• _DATA UNDER STUDY_:
=-=-=

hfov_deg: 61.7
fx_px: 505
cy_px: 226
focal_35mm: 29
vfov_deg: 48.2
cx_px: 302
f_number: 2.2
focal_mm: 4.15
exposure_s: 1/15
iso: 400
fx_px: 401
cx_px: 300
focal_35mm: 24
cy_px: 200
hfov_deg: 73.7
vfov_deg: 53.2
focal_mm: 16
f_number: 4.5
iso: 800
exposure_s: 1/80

=-=-=

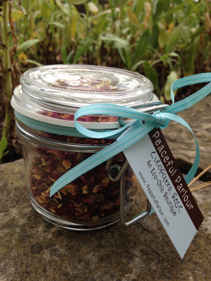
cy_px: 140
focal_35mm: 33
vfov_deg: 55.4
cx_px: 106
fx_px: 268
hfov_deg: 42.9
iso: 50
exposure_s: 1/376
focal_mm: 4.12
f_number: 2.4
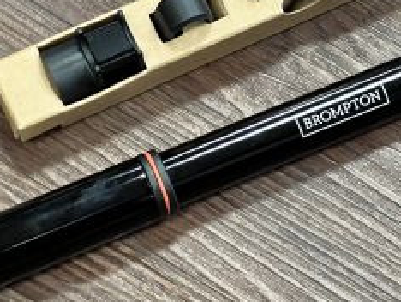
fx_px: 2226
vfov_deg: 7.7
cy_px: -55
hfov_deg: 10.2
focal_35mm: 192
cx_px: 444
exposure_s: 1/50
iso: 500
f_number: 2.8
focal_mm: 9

=-=-=

Give back, unchanged, the run of lines in the listing above that begins at the line containing "hfov_deg: 61.7" and ends at the line containing "exposure_s: 1/80", both included.

• _SOLVED PROBLEM_:
hfov_deg: 61.7
fx_px: 505
cy_px: 226
focal_35mm: 29
vfov_deg: 48.2
cx_px: 302
f_number: 2.2
focal_mm: 4.15
exposure_s: 1/15
iso: 400
fx_px: 401
cx_px: 300
focal_35mm: 24
cy_px: 200
hfov_deg: 73.7
vfov_deg: 53.2
focal_mm: 16
f_number: 4.5
iso: 800
exposure_s: 1/80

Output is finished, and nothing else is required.